As first reported by Deadline’s sister publication Rolling Stone, the intimacy coordinator will serve as a mediator among actors, directors, producers and crew. HBO’s The Deuceset in the sex trade industry in New York’s Times Square during the 1970s, already has the first intimacy coordinator working, and other shows are being staffed.

On The Deuce, coordinator Alicia Rodis reviews scripts, discusses the sex scenes before they are filmed and talks to the actors individually, coordinating their activities. She also elicits the actor’s personal boundaries to make sure “consent is informed and certain before we move forward,” she told Rolling Stone. Rodis is essentially an advocate for the actors with the production team on any issues.

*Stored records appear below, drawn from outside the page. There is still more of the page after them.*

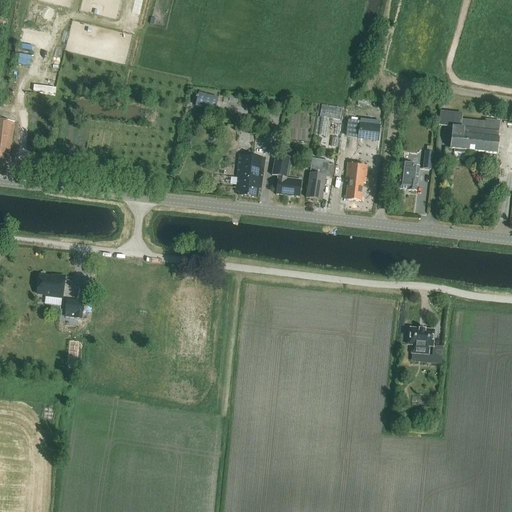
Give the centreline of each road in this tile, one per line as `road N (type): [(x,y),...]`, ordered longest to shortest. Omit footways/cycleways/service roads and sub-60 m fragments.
road 1 (unclassified): [(511,300),(134,253)]
road 2 (tertiary): [(511,239),(140,197)]
road 3 (tertiary): [(140,197),(0,181)]
road 4 (unclassified): [(134,253),(0,237)]
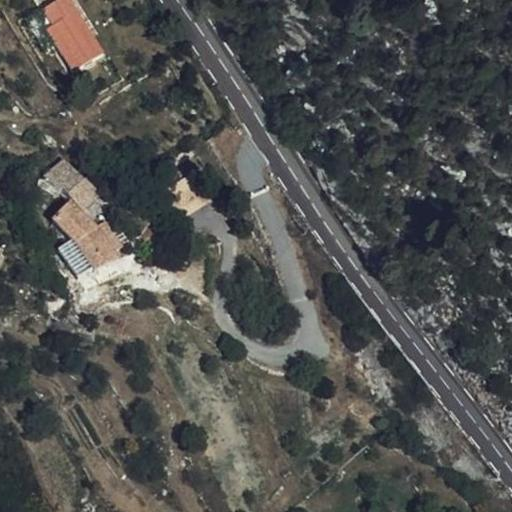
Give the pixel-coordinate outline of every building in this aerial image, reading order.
[(72,47),(81,39),(70,25),(60,32),(72,47)] [(192,174),(162,189),(177,219),(207,205),(192,174)] [(48,192),(64,205),(79,189),(64,175),(48,192)] [(84,194),(79,189),(64,205),(75,214),(74,216),(82,227),(101,206),(86,192),(84,194)] [(52,236),(75,266),(98,248),(82,227),(74,216),(52,236)] [(120,278),(98,248),(75,266),(98,294),(120,278)] [(98,294),(75,266),(63,275),(83,302),(98,294)]
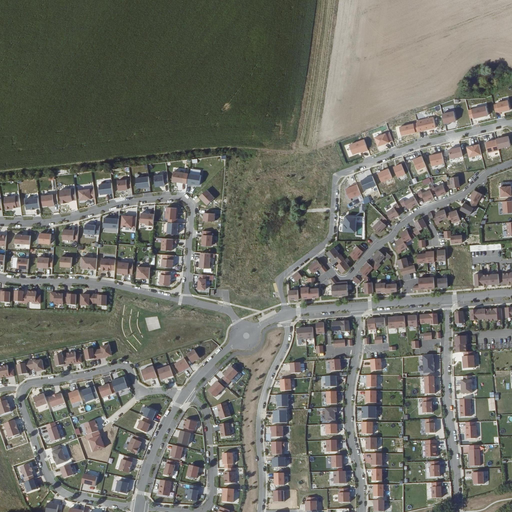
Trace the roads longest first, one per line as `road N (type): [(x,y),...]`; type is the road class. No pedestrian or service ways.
road 1 (residential): [(185,395),(139,393),(120,363),(28,382),(20,391),(51,483),(84,498),(138,506)]
road 2 (residential): [(187,300),(192,207),(180,196),(0,222)]
road 3 (residential): [(314,249),(328,238),(340,174),(511,121)]
road 4 (residential): [(314,249),(336,277),(347,278),(415,213),(511,162)]
road 5 (residential): [(447,298),(456,511)]
road 6 (residential): [(356,306),(347,399),(361,511)]
road 7 (residential): [(259,511),(258,421),(287,337),(286,314)]
road 8 (residential): [(138,506),(191,511),(208,500),(206,417),(185,395)]
road 9 (residential): [(138,506),(151,459),(185,395)]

The intimacy coordinator job has existed in the theater world for years, but is new to film and television. The #MeToo movement and subsequent increased sensitivity to such issues, but it was actress Emily Meade of The Deuce that pushed the idea forward. She went to HBO executives and demanded changes in the on-set culture that left actors to fend for themselves when asked to do sex scenes that made them uncomfortable.

Despite HBO’s eager embrace of the new intimacy coordinator roles, it was just three years ago that a momentary dispute arose over how much intimacy was allowed on its Westworld set. The Central Casting office required background players that were working on the Westworld set to sign consent forms agreeing to participate in “graphic sexual situations,” including “genital-to-genital touching” and posing “on all fours while others who are fully nude ride on your back.” Many were taken aback by the waiver, and SAG-AFTRA vowed to have a representative on the set to monitor conditions.

HBO blamed the vendor for the controversial waiver. “It was not requested, written or approved by HBO, Warner Bros. Television, or the producers, and contains situations that we do not require of any actor,” the premium cabler said. “We are rectifying immediately the discrepancies in this vendor’s document with our actual on-set practices, which provide a professional and comfortable working environment for all performers.”

This time around, Meade’s request and the #MeToo storm lowered defenses, and HBO made the groundbreaking move forward.

HBO found Rodis running a nonprofit she founded, Intimacy Directors International, that aimed to normalize a set of standards and practices for sex scenes in stage and film. The hiring has already made an impact with producers and directors, so much so that showrunner David Simon told Rolling Stone last month that he would not work without one moving forward.

Beyond her work with The Deuce, Rodis is overseeing the sets of Crashing, the upcoming Damon Lindelof-helmed Watchmen series, and Deadwood (the movie). She is also training other intimacy coordinators to work on Jett, about a female ex-con, and Euphoria, a coming-of-age series about high school kids.

HBO confirmed the Rolling Stone story today in a tweet.